Blueprints for a Greener Tomorrow

Architects find more transit facilities taking on sustainable aspects, big and small.

No one is mistaking the Wealthy Operations Center in Grand Rapids, Mich., with Frank Lloyd Wright’s Fallingwater, or a new bus maintenance facility in Lorton, Va., with the revolutionarily green Hearst Tower in New York City.

But the tenets of sustainable architecture that are making their mark on the world of architecture as a whole are trickling through — with marked, certified success — to transit facilities across North America.

Public buildings for buses and train cars may be behind the curve ofprivate office towers in terms of sustainability, which architectural leaders said is due to a smattering of economic and cultural reasons. But those same architects now see greener facilities hitting their stride in efficient function and tasteful form, both in world cities and Midwestern towns.

Progressive AE Transit Practice Leader/Project Manager Seth Horton says it ultimately boils down to these buildings being “treated as any other public building” from the point of sustainability.

“It’s a building meant for the public, not unlike a mall, movie theater or library.

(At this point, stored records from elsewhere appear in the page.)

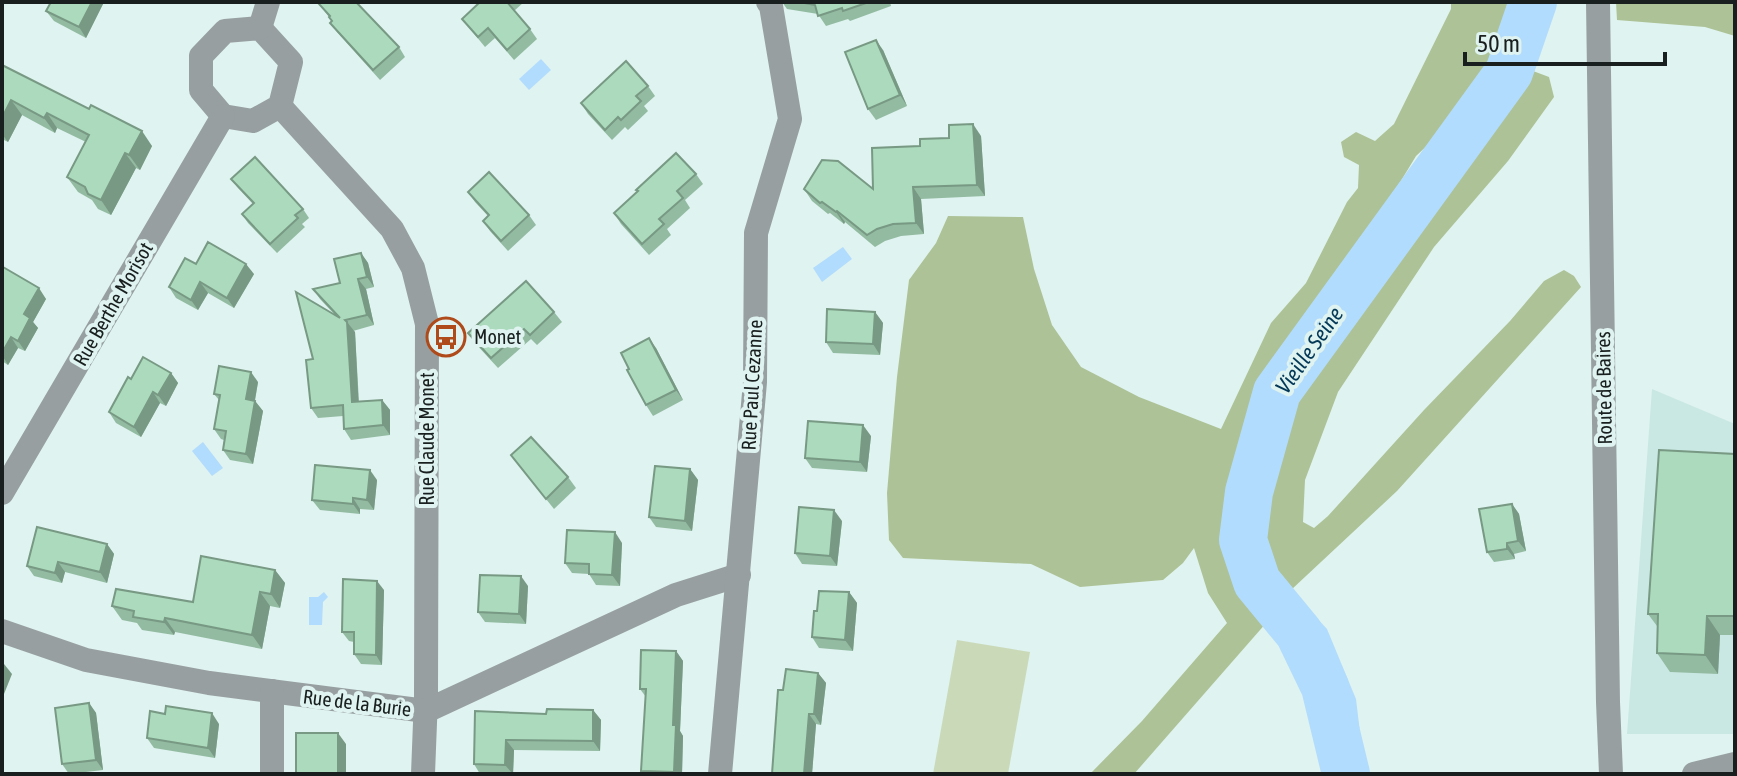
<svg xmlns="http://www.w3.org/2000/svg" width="1737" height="776" font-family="'Asap Condensed',sans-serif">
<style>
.built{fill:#cae8e3}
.green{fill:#cadab9}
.forest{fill:#adc296}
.water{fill:#b2dcfd}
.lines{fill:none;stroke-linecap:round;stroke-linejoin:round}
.river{stroke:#b2dcfd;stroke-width:48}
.minor{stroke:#979fa1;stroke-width:24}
.wall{fill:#93bba2}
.shaded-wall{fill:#789984}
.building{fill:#abdabc;stroke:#789984;stroke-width:2}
.labels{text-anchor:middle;stroke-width:8;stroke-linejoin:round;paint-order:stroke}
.street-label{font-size:20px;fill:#181f1e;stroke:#dff3f0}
.poi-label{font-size:20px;fill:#181f1e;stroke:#dff3f0;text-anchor:start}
.water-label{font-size:22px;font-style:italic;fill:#043857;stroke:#dff3f0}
</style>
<rect width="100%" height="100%" fill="#dff3f0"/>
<polygon class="built" points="1652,389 1735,424 1735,734 1627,734"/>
<polygon class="green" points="957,640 1030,652 1008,774 933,774"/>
<g class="forest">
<polygon points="1451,2 1519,2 1514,29 1483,93 1416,156 1361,247 1283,358 1241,459 1231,533 1236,573 1267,622 1134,774 1090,774 1142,721 1227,623 1208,593 1194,548 1183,563 1163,580 1080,587 1031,564 903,558 889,540 887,493 897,377 909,280 936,243 948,216 1023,217 1034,269 1052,325 1081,367 1139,397 1221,429 1271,323 1306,283 1347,202 1358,188 1359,165 1344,157 1341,142 1356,132 1375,141 1394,124 1451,9"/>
<polygon points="1616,2 1735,2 1735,36 1705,27 1617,20"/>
<polygon points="1533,71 1549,77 1554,97 1508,161 1434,247 1338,392 1305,480 1303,522 1314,528 1328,516 1424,410 1510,321 1544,281 1564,270 1574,276 1581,287 1397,491 1291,590 1265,565 1257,547 1257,506 1300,394 1349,327 1407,239 1519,86"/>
</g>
<g class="water">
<polygon points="541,59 551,70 529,90 519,79"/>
<polygon points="843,247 852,259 822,282 813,268"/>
<polygon points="203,442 223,468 212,476 192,451"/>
<polygon points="1291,590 1327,629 1356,699 1365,774 1328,774 1305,684 1293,658 1267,622"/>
<polygon points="324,592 328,597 323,602 322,625 309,625 309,597 318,597"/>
</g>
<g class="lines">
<polyline class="river" points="1346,774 1325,687 1299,633 1257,582 1243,540 1249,492 1277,392 1509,72 1533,2"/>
<g class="minor">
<polyline points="1598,2 1608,702 1611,774"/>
<polygon points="260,28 291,62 280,106 253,121 223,116 201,90 201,56 225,31"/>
<polyline points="260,28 268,2"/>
<polyline points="280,106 392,229 413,268 427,324 426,697 423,774"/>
<polyline points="2,493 223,116"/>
<polyline points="2,631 86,660 209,683 426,711 676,595 739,575"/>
<polyline points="272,691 272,774"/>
<polyline points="720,774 755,382 756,233 790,119 771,6 768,2"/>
<polyline points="1694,774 1735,764"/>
</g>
</g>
<g class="wall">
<polygon points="51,2 104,2 86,38 54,21 46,11"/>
<polygon points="480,2 524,2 514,11 530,29 537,39 514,60 495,38 485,47 462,19"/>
<polygon points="782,2 890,2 891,6 850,21 848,19 826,26 818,14 787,9"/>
<polygon points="319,4 399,47 405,57 380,80 337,32 330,23 332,21 329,17"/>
<polygon points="883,50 907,106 876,120 868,109"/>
<polygon points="2,65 152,146 140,170 136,168 111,215 98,209 92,200 78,192 67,177 86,142 57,128 55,133 22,115 8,142 2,139"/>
<polygon points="648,86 655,96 644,106 648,111 628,130 625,127 612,140 588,114 581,103"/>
<polygon points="981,136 985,196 921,199 924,234 901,236 885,241 875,247 845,222 844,224 830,213 828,214 812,201 804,189 873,189 920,146"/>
<polygon points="696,174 703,184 685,200 690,208 667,229 671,235 649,255 621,224 614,213"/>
<polygon points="231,179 303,209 309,218 302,224 305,227 277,253 248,223 242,214 253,204 238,188"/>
<polygon points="468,192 529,215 536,225 508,251 490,231 483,221 488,216 475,202"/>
<polygon points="361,253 368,263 374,287 366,289 374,325 353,331 355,332 359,402 382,400 390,410 390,435 351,440 344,429 343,416 318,418 311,408 313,359 335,315 320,299 313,289 340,283"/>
<polygon points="196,264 254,274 234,308 208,293 198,310 176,298 169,287"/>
<polygon points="2,269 46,299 33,322 38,328 25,351 18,348 8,365 2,361"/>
<polygon points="554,312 562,322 537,345 531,339 498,368 475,343 468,333"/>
<polygon points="875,312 883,323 880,355 833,353 826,342"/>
<polygon points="656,348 683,400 653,416 646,405"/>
<polygon points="171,373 178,383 166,406 160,403 141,437 116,423 109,412 131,379"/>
<polygon points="258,382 255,401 263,411 253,464 230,460 223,450 224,440 221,439 214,429 219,400 214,394"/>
<polygon points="871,436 867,472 812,468 805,458"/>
<polygon points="1735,454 1735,635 1720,635 1718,674 1670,672 1657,653 1657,626 1648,614"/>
<polygon points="511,455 568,477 576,488 554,509"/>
<polygon points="690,469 698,480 692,531 656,527 649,517"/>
<polygon points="377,480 374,510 360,509 360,514 320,510 312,500"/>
<polygon points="1512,504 1519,514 1526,551 1514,554 1515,559 1494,562 1487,552"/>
<polygon points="842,521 837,566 802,564 795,553"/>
<polygon points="622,543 620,586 596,585 589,574 572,573 565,563"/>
<polygon points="107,544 114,554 107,583 65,572 62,583 34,576 27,566"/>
<polygon points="275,570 285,583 280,608 270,606 262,649 175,632 174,635 142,630 137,623 122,620 112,606 193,602"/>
<polygon points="528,586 526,624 485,622 478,612"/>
<polygon points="384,590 382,665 361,664 354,654 354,642 349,641 342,632"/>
<polygon points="849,592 857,603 853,651 819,648 812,637 817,611"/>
<polygon points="676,651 683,661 680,731 683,736 682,774 643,774 641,771 646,697 640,689"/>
<polygon points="818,673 826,683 821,725 816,724 812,774 772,774 783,690"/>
<polygon points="89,703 96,713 103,770 69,774 62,764"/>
<polygon points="593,710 601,720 600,751 514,750 513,774 480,774 474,764 475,711 546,714"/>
<polygon points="219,724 215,758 154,748 147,738"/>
</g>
<g class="shaded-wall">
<polygon points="92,2 104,2 86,38 79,27"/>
<polygon points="876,40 883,50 907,106 900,95"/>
<polygon points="11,100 22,115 8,142 2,134 2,118"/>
<polygon points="47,113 57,128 55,133 44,118"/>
<polygon points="973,124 981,136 985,196 977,185"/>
<polygon points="142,131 152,146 140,170 129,155"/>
<polygon points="125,153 136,168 111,215 101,200"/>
<polygon points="913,187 921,199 924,234 916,223"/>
<polygon points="837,211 845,222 844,224 836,212"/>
<polygon points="361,253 368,263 374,287 367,277"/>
<polygon points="246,264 254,274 234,308 227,298"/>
<polygon points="358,279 366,289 374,325 367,315"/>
<polygon points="200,282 208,293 198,310 191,300"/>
<polygon points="39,288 46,299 33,322 38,328 25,351 18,341 24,314"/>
<polygon points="875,312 883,323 880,355 873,344"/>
<polygon points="347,322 355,332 359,412 352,402"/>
<polygon points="11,337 18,348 8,365 2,355 2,353"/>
<polygon points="649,338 656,348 683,400 676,390"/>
<polygon points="251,372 258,382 253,410 246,399"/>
<polygon points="171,373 178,383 166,406 158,395"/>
<polygon points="153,392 160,403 141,437 134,427"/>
<polygon points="382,400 390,410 390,435 383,425"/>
<polygon points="255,401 263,411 253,464 246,454"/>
<polygon points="863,425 871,436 867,472 860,462"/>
<polygon points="690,469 698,480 692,531 685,521"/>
<polygon points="370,470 377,480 374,510 367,500"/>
<polygon points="353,498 360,509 360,514 353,504"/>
<polygon points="1512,504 1519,514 1526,551 1518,541"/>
<polygon points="834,510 842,521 837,566 830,556"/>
<polygon points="615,532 622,543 620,586 612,575"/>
<polygon points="1507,543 1514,554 1515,559 1507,549"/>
<polygon points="107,544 114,554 107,583 100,572"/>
<polygon points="58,562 65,572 62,583 55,573"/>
<polygon points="275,570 285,583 280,608 271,594"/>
<polygon points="521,576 528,586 526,624 519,614"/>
<polygon points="377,581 384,590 382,665 376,655"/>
<polygon points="260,592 270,606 262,649 252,635"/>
<polygon points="849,592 857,603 853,651 845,640"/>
<polygon points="1707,616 1720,635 1718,674 1705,655"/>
<polygon points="165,618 175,632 174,635 164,622"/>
<polygon points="676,651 683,661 680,731 683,736 682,774 675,774 674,772 673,725"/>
<polygon points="4,664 12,674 2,699 2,670"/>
<polygon points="818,673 826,683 821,725 814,714"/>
<polygon points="89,703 96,713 103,770 96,760"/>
<polygon points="593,710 601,720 600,751 593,741"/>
<polygon points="212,713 219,724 215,758 208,748"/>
<polygon points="809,714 816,724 812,774 804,774"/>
<polygon points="338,733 346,744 346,774 338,774"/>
<polygon points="506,740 514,750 513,774 505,765"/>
</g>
<g class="building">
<polygon points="51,2 92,2 79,27 46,11"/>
<polygon points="322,2 356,2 399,47 373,70 330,23 332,21 329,17 330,16 319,4"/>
<polygon points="480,2 507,2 530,29 507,50 488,28 478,37 462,19"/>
<polygon points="799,2 869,2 843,11 842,8 818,16 815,5"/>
<polygon points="876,40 900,95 868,109 845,52"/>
<polygon points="626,61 648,86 636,96 641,101 621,120 618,117 605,130 581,103"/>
<polygon points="2,65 89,109 91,105 142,131 129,155 125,153 101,200 88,194 85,187 67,177 89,135 47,113 44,118 11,100 2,118"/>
<polygon points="973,124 977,185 913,187 916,223 893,224 877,229 867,235 837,211 836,212 822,202 820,203 804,189 822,160 838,161 873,189 872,148 920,146 920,139 949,138 949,125"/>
<polygon points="676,153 696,174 677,191 683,198 659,219 664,224 642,244 614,213 638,191 636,190"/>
<polygon points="255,157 303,209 295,215 298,218 270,244 242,214 254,203 231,179"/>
<polygon points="489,172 529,215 501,241 483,221 489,215 468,192"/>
<polygon points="208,242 246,264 227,298 200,282 191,300 169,287 185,258 196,264"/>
<polygon points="361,253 367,277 358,279 367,315 345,320 347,322 352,402 382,400 383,425 344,429 343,405 311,408 306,360 313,359 296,292 340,318 313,289 340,283 334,259"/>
<polygon points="3,267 39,288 24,314 30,318 18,341 11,337 2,353 2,269"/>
<polygon points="526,281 554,312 530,335 524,329 491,358 468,333"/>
<polygon points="827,309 875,312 873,344 826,342"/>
<polygon points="649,338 676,390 646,405 627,370 629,369 621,353"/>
<polygon points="143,357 171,373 158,395 153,392 134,427 109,412 128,377 131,379"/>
<polygon points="219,366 251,372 246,399 255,401 246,454 223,450 226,431 214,429 220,395 214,394"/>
<polygon points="808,421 863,425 860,462 805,458"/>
<polygon points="531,437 568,477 546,499 511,455"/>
<polygon points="1659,450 1735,454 1735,616 1707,616 1705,655 1657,653 1658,614 1648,614"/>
<polygon points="315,465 370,470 367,500 353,498 353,504 312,500"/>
<polygon points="655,466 690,469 685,521 649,517"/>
<polygon points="1512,504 1518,541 1507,543 1507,549 1487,552 1479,509"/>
<polygon points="799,507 834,510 830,556 795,553"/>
<polygon points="37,527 107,544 100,572 58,562 55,573 27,566"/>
<polygon points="567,530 615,532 612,575 589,574 589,564 565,563"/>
<polygon points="201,556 275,570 271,594 260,592 252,635 165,618 164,622 133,617 134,611 112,606 116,589 193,602"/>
<polygon points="480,575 521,576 519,614 478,612"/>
<polygon points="343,579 377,581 376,655 354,654 354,632 342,632"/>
<polygon points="819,591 849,592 845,640 812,637 814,611 817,611"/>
<polygon points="641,650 676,651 673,725 676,725 674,772 641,771 646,689 640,689"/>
<polygon points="786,669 818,673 814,714 809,714 804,774 772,774 778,690 783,690"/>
<polygon points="89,703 96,760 62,764 55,708"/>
<polygon points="166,706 212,713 208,748 147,738 150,711 165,714"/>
<polygon points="547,709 593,710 593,741 506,740 505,765 474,764 475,711 546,714"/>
<rect x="296" y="733" width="42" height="41"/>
</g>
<defs>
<g id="bus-ring" transform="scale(2)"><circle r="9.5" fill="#dff3f0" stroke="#af4a1b" stroke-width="1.5"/><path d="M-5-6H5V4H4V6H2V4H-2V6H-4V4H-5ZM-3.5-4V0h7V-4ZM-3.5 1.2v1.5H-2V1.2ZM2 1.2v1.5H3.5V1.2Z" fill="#af4a1b"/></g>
</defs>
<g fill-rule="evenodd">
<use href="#bus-ring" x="446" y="337"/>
</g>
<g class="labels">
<g class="street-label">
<text transform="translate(113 304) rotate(-60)" y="7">Rue Berthe Morisot</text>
<text transform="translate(752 385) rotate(-87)" y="7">Rue Paul Cezanne</text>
<text transform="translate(1604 388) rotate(-91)" y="7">Route de Baires</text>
<text transform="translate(427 439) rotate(-90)" y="7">Rue Claude Monet</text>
<text transform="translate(357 703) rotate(7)" y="7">Rue de la Burie</text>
</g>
<g class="poi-label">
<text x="474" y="344">Monet</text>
</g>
<g class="water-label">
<text transform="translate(1309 350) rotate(-55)" y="8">Vieille Seine</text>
</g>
</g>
<rect width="1737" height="776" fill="none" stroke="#181f1e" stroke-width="8"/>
<path d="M1465 52v12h200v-12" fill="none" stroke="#181f1e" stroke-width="4"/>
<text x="1477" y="52" font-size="24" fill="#181f1e" stroke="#dff3f0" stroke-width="6" paint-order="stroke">50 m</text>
</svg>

It is a destination for people who come and go as necessary to meet their needs. Reducing energy costs and improving the user experience in all of these facilities are always at the top of the priority list,” Horton says.

The Talk before the Walk

Before the first exhaust heat recovery system is installed, officials at transit facilities need a realistic assessment of what isn’t — and, increasingly — what is possible within their budgets.

Ken J. Anderson, associate principal with RNL Design at the Washington, D.C., office, says his office engages with transit facility clients through a workshop or questionnaire to “see what they’re after.” Anderson says many are surprised how little their budgets change all the way up to Leadership in Energy and Environmental Design (LEED) Platinum, the highest level of green building and design and performance.

“They can’t all be LA Metros and MTAs, where they’ve got facility builds on their capital project budget on a regular basis, so to some of them, it’s a new thing to think of and they need to be able to get their arms around. Some of them, they may have not put up a new building in 15 or 20 years, before the LEED movement took hold,” Anderson said. “As you sit down with them, you understand what their operational philosophies are, how the facility is going to function to their needs, and the sustainability is part of the inherent functional needs.”

Catherine Calvert, director of Community Sustainability at Pacific Northwest-focused VIA Architecture, wrote in August that it’s a “misconception” that sustainability is an “add-on” in the design and execution of mass transit hubs.

“Good sustainable design is actually a form of radical common sense that can challenge some of the assumptions that accompany current transit design principles,” Calvert wrote in a blog on the architect’s site. “Using a combination of critical thinking and creativity, the integrated design process examines each component of a transit system to determine if each is necessary (rather than expected), and if each is able to serve more than one function.”

Basics to the Front

Increasingly, those talks are leading to design action. Amherst, N.Y.-based Wendel Companies has worked on designs for more than dozens of transit facilities, with eight of the last 20 targeting either LEED Silver or Gold certification. Initially taken on by the office construction community, there has been a “significant rise in the number of transit and publicly funded facilities” aiming for LEED standards, says Wendel Associate Principal Philip Muse.

The normalization of sustainable thinking has brought along with it a slew of traditional green building elements that are now regularly packed into new projects: recycling construction materials, opening structures to natural light and leveraging capital expenditures on features that impact operational costs. But there are sustainability challenges that crop up specific to transit buildings.